*** Opening Data to examine ***

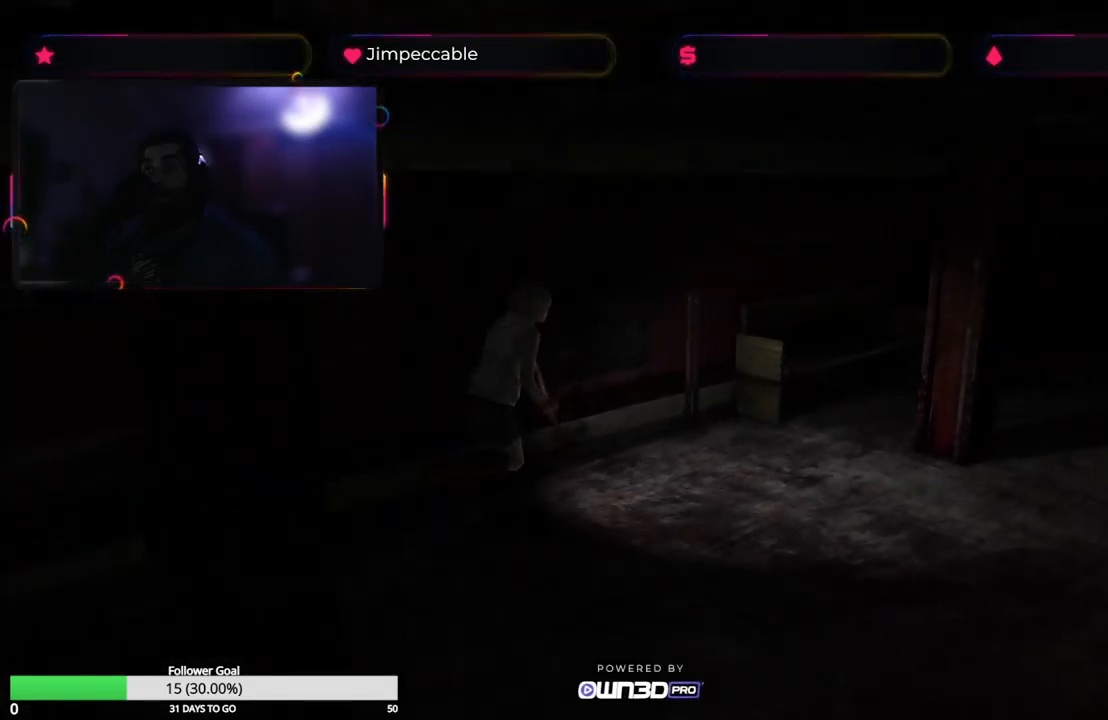
{"buttons": ["X"], "left_stick": "up-right", "right_stick": "center", "events": [[450, "left_stick", "up-right"]]}
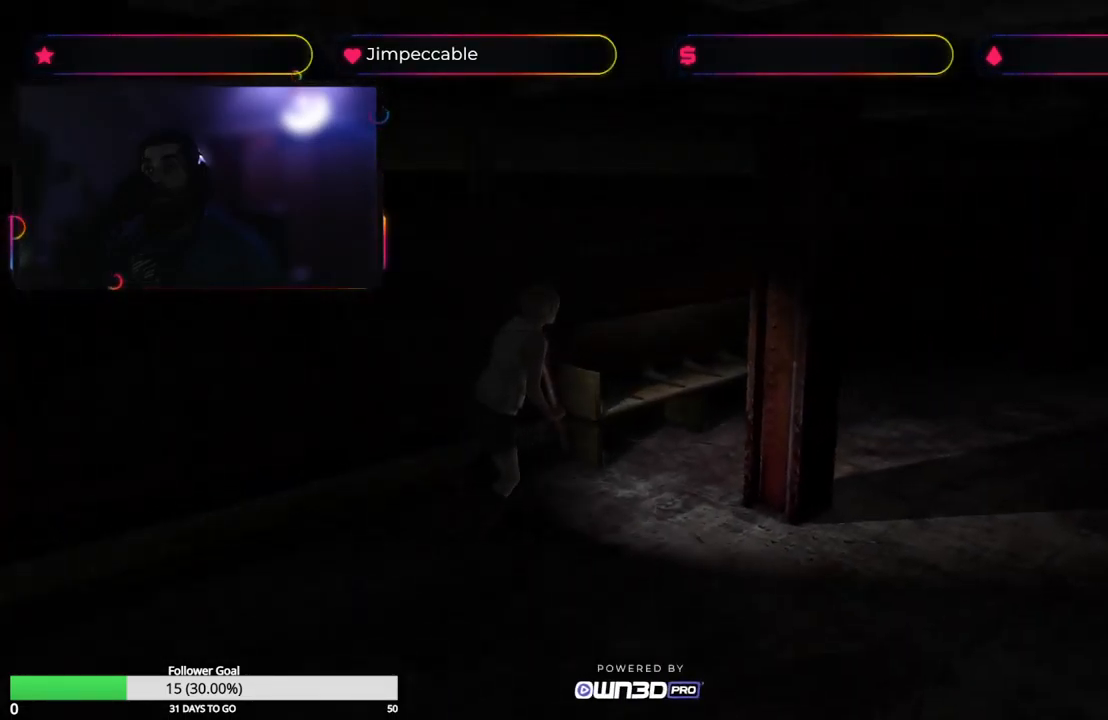
{"buttons": ["X"], "left_stick": "up-left", "right_stick": "center", "events": [[150, "left_stick", "up"], [267, "left_stick", "up-left"]]}
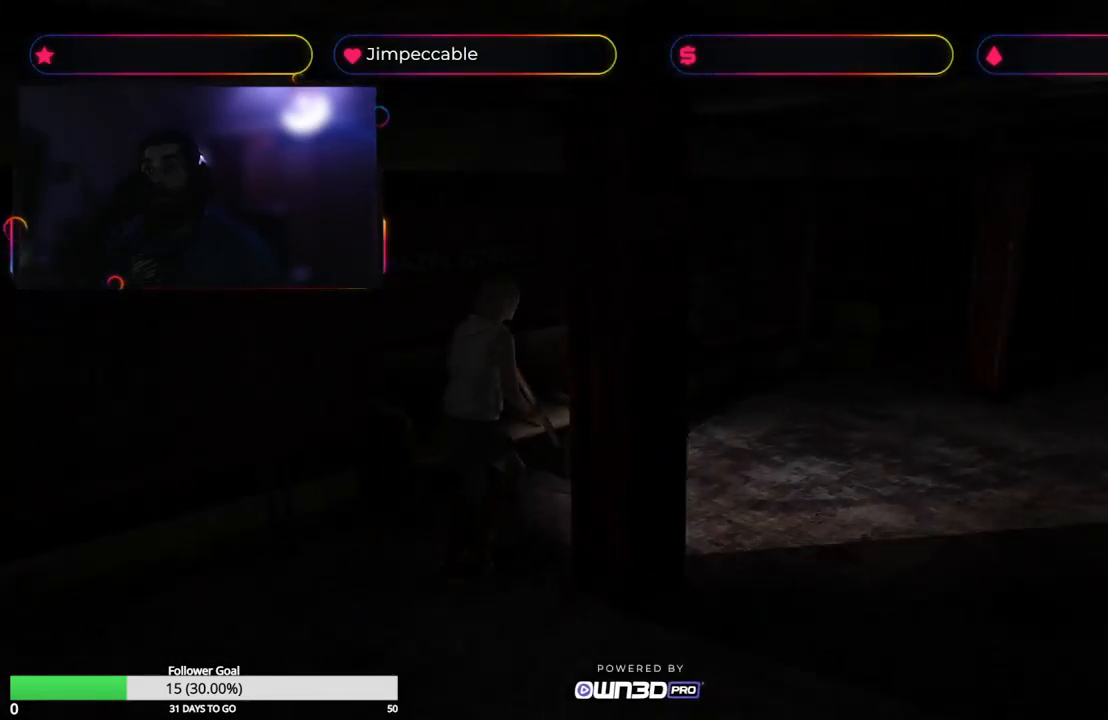
{"buttons": ["X"], "left_stick": "up", "right_stick": "center", "events": [[200, "left_stick", "up"]]}
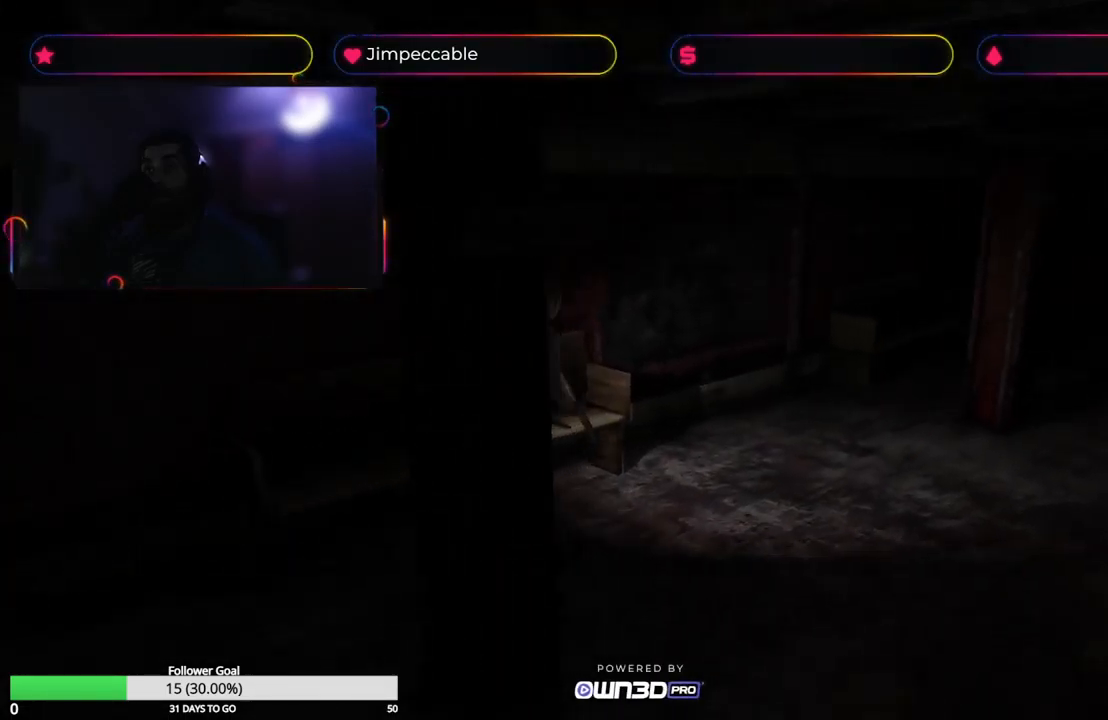
{"buttons": ["X"], "left_stick": "up", "right_stick": "center", "events": []}
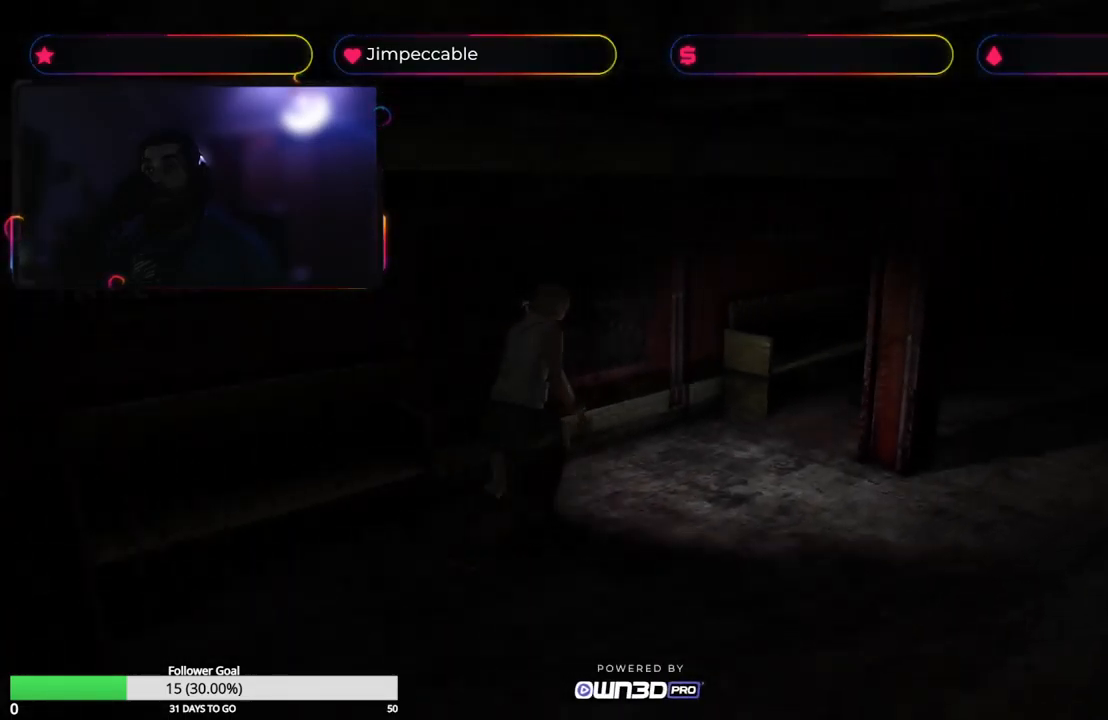
{"buttons": ["X"], "left_stick": "up", "right_stick": "center", "events": []}
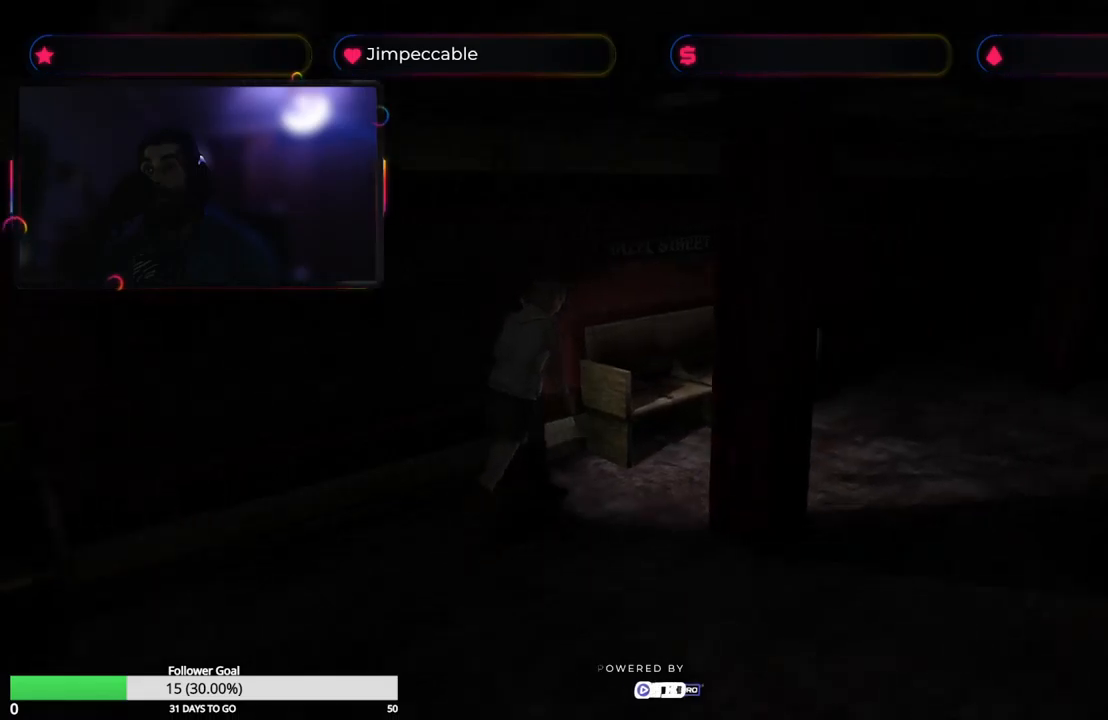
{"buttons": ["X"], "left_stick": "up", "right_stick": "center", "events": [[217, "left_stick", "up-right"], [400, "left_stick", "up"]]}
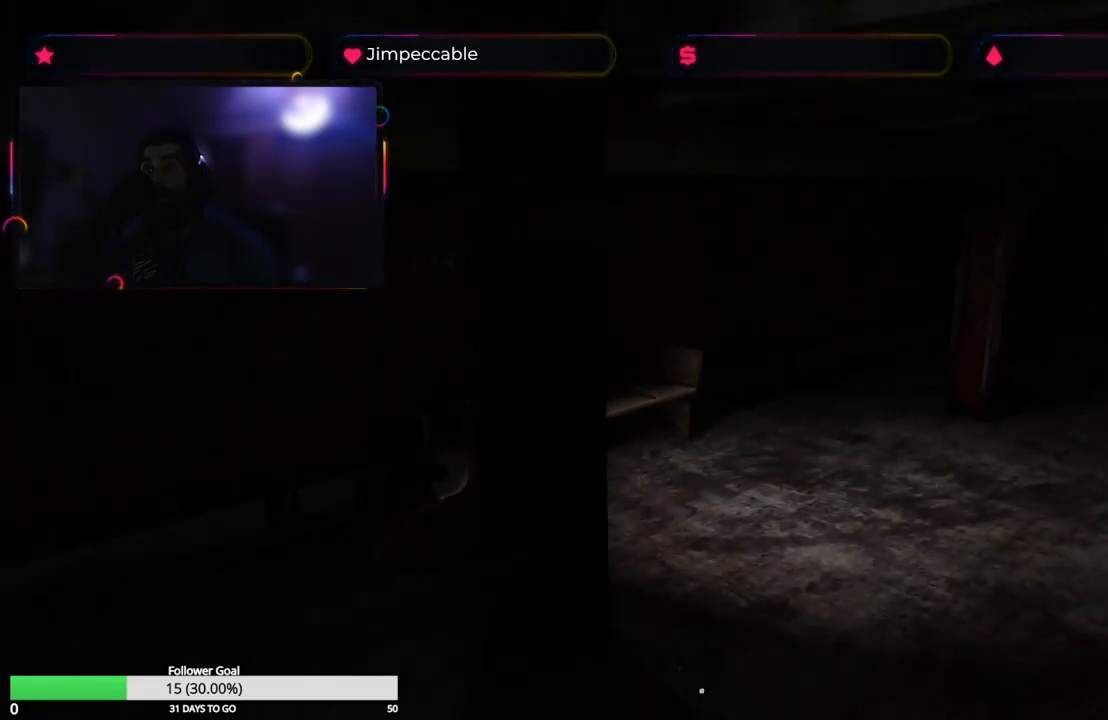
{"buttons": ["X"], "left_stick": "up-left", "right_stick": "center", "events": [[284, "left_stick", "up-left"]]}
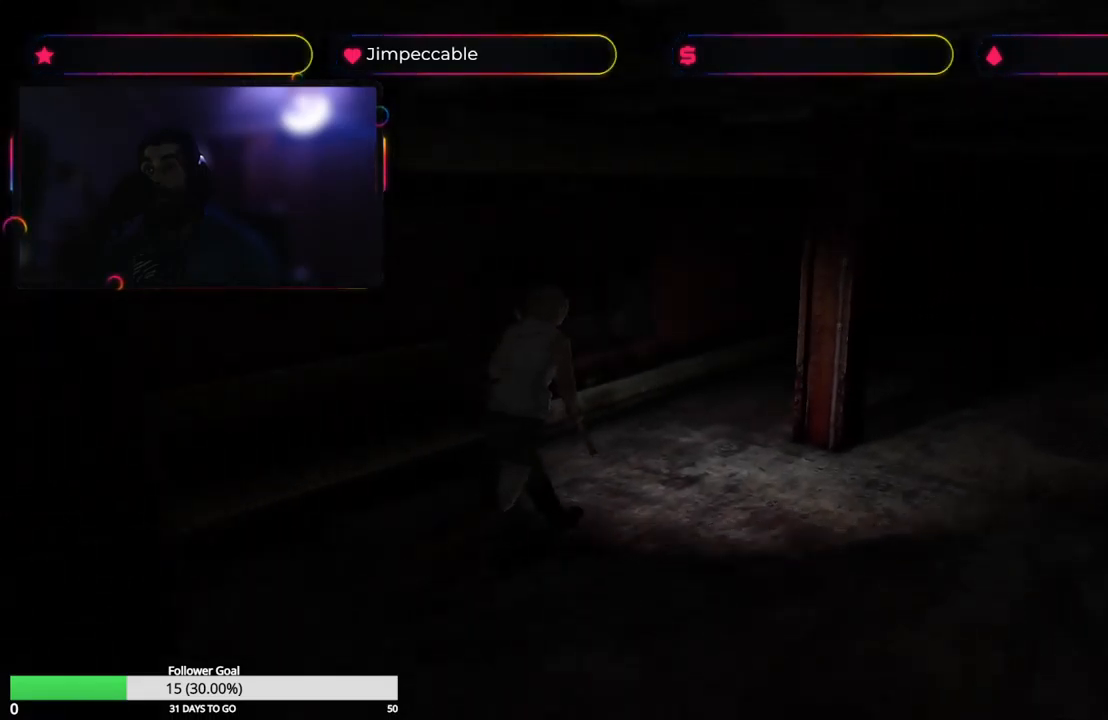
{"buttons": ["X"], "left_stick": "up-right", "right_stick": "center", "events": [[167, "left_stick", "up"], [467, "left_stick", "up-right"]]}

*** Closing Data to examine ***

▸ **What you should do**:
From the first line to the last, copy the listing above exactly, dropping all images.

▸ **Task output**:
{"buttons": ["X"], "left_stick": "up-right", "right_stick": "center", "events": [[450, "left_stick", "up-right"]]}
{"buttons": ["X"], "left_stick": "up-left", "right_stick": "center", "events": [[150, "left_stick", "up"], [267, "left_stick", "up-left"]]}
{"buttons": ["X"], "left_stick": "up", "right_stick": "center", "events": [[200, "left_stick", "up"]]}
{"buttons": ["X"], "left_stick": "up", "right_stick": "center", "events": []}
{"buttons": ["X"], "left_stick": "up", "right_stick": "center", "events": []}
{"buttons": ["X"], "left_stick": "up", "right_stick": "center", "events": [[217, "left_stick", "up-right"], [400, "left_stick", "up"]]}
{"buttons": ["X"], "left_stick": "up-left", "right_stick": "center", "events": [[284, "left_stick", "up-left"]]}
{"buttons": ["X"], "left_stick": "up-right", "right_stick": "center", "events": [[167, "left_stick", "up"], [467, "left_stick", "up-right"]]}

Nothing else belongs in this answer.